-- SOURCE TEXT start --

Dear Chuck,
This week the always vocal Kanye West has
been tweeting that he is $53 million in "personal debt," and asking
billionaires involved in charities to support him because he is "the
greatest artist of all time," meanwhile I've been intrigued by the
example of Seattle Seahawks running back Marshawn Lynch who
has reportedly not spent any of his $50 million salary, living quietly
instead on his endorsement income. Do you see some financial advice for
the rest of us in the headlines?
Intrigued by Celebrity Headlines
Dear Intrigued:
The
mistake that many of us make with money — rich or poor, famous or
unknown — is spending more than we make while failing to save for the
future.
This is true whether we are living on $50,000 a year or $50
million. The number coming in needs to be more than the number going out and debt needs to be settled as quickly as possible.
I grew up with a simple saying: If your Outgo exceeds your Income, Your Upkeep will be your Downfall.
Solomon
said it this way in Proverbs 13:7: "One person pretends to be rich, yet
has nothing; another pretends to be poor, yet has great wealth."
The contrast between Kayne West and Marshawn Lynch highlights this simple truth.
Marshawn
Lynch should be commended for his financial decisions, not only for
saving the bulk of his income, but for avoiding the traps that have
ensnared so many other great athletes who prospered — short term — in
football.

-- SOURCE TEXT end --
-- RECORDS SHOWN start --

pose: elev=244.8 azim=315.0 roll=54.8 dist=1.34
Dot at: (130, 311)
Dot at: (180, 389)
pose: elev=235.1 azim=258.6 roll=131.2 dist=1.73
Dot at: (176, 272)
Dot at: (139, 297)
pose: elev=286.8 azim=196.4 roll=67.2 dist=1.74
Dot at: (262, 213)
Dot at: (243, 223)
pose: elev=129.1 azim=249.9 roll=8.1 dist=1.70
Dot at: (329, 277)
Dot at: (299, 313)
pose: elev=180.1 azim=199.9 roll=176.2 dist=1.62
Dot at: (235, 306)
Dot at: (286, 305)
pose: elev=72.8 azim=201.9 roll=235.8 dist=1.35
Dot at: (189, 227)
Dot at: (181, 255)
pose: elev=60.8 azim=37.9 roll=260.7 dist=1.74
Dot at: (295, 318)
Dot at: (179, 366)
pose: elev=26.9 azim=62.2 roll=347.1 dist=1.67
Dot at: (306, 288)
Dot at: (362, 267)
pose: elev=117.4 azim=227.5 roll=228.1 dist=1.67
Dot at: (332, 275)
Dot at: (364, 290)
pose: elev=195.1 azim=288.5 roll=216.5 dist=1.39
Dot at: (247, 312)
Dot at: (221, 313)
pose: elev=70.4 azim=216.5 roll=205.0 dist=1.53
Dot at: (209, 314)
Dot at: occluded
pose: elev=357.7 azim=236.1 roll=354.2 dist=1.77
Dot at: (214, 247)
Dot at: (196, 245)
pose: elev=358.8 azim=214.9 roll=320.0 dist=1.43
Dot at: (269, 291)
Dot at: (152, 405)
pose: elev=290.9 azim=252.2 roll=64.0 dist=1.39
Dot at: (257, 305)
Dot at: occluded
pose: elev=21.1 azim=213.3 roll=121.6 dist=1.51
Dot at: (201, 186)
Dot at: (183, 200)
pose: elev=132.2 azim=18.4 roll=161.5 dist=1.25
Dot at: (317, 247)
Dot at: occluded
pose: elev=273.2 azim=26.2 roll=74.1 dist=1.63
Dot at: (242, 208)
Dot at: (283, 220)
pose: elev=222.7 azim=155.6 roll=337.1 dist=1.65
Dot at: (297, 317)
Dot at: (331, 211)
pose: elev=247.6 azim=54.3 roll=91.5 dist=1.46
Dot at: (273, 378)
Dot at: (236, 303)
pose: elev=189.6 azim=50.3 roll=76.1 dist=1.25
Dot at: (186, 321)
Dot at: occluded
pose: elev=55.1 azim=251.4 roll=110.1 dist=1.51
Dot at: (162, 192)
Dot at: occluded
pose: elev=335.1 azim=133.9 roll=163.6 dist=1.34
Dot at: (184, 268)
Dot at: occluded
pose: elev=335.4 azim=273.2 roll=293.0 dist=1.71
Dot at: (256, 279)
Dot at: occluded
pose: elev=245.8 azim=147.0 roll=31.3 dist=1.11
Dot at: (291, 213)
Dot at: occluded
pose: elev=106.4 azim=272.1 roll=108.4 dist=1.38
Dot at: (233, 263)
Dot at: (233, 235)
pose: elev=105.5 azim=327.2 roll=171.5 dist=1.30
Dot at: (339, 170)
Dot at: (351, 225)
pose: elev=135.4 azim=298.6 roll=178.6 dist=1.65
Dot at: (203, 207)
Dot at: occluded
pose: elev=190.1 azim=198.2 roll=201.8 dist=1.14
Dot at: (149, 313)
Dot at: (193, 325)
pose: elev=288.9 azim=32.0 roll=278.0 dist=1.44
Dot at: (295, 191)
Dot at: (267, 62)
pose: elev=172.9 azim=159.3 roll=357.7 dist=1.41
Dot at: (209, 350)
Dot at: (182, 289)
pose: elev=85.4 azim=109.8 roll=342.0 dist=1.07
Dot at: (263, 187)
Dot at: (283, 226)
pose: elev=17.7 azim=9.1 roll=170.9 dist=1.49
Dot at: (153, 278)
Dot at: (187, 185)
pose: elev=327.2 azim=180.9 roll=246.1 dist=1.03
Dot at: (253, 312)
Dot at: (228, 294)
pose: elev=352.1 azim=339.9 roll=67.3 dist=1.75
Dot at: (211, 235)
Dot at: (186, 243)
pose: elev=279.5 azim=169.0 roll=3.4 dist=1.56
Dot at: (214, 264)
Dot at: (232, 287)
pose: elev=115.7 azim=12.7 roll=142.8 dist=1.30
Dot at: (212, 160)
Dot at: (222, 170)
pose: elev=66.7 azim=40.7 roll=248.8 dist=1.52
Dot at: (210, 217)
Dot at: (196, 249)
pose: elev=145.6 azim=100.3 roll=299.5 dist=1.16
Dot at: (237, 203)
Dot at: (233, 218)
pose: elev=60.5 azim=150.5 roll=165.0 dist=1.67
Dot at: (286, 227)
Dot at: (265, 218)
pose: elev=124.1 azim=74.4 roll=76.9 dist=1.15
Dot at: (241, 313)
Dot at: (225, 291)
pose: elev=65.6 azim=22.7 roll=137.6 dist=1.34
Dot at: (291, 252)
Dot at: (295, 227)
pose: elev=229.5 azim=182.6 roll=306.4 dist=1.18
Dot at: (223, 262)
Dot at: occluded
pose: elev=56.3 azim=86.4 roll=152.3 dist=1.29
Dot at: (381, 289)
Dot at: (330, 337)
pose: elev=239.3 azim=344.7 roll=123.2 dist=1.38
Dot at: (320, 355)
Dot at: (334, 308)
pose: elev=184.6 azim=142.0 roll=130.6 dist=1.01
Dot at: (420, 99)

-- RECORDS SHOWN end --

WHAT THE EXERCISE ASKS
List every dollar amount mentioned in the advice column, in the order they appear, including repeats. The data stands apart from the advice column and is not connected to it.

SOLUTION FOR THIS TASK
$53 million, $50 million, $50,000, $50 million